'''

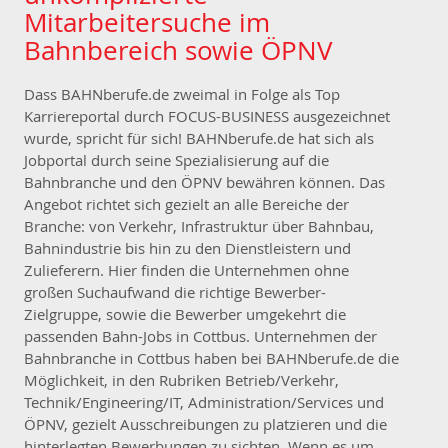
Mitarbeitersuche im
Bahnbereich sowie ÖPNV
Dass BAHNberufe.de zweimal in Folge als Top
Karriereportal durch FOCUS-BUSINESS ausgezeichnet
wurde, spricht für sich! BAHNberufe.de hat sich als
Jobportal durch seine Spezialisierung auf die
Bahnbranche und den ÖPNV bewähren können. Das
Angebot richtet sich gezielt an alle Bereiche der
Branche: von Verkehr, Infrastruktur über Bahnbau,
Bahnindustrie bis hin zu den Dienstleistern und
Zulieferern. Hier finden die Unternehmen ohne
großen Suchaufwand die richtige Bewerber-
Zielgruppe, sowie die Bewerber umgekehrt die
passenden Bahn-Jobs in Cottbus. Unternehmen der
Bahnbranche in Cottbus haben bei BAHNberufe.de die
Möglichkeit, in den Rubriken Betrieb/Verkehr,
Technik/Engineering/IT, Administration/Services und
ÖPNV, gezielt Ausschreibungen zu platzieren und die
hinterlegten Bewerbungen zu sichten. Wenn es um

'''
'''

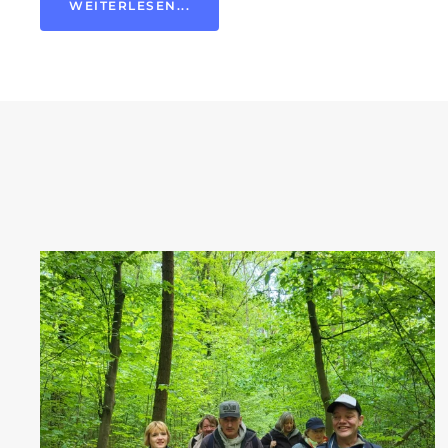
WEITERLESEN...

'''

(Assignment) Reproduce the lines of the data between the line holding "Mitarbeitersuche im" and the line holding "hinterlegten Bewerbungen zu", inclusive, swapping "Bahnbranche" for "Eisenbahnbranche" and keeping everything else unchanged.

(Task answer)
Mitarbeitersuche im
Bahnbereich sowie ÖPNV
Dass BAHNberufe.de zweimal in Folge als Top
Karriereportal durch FOCUS-BUSINESS ausgezeichnet
wurde, spricht für sich! BAHNberufe.de hat sich als
Jobportal durch seine Spezialisierung auf die
Eisenbahnbranche und den ÖPNV bewähren können. Das
Angebot richtet sich gezielt an alle Bereiche der
Branche: von Verkehr, Infrastruktur über Bahnbau,
Bahnindustrie bis hin zu den Dienstleistern und
Zulieferern. Hier finden die Unternehmen ohne
großen Suchaufwand die richtige Bewerber-
Zielgruppe, sowie die Bewerber umgekehrt die
passenden Bahn-Jobs in Cottbus. Unternehmen der
Eisenbahnbranche in Cottbus haben bei BAHNberufe.de die
Möglichkeit, in den Rubriken Betrieb/Verkehr,
Technik/Engineering/IT, Administration/Services und
ÖPNV, gezielt Ausschreibungen zu platzieren und die
hinterlegten Bewerbungen zu sichten. Wenn es um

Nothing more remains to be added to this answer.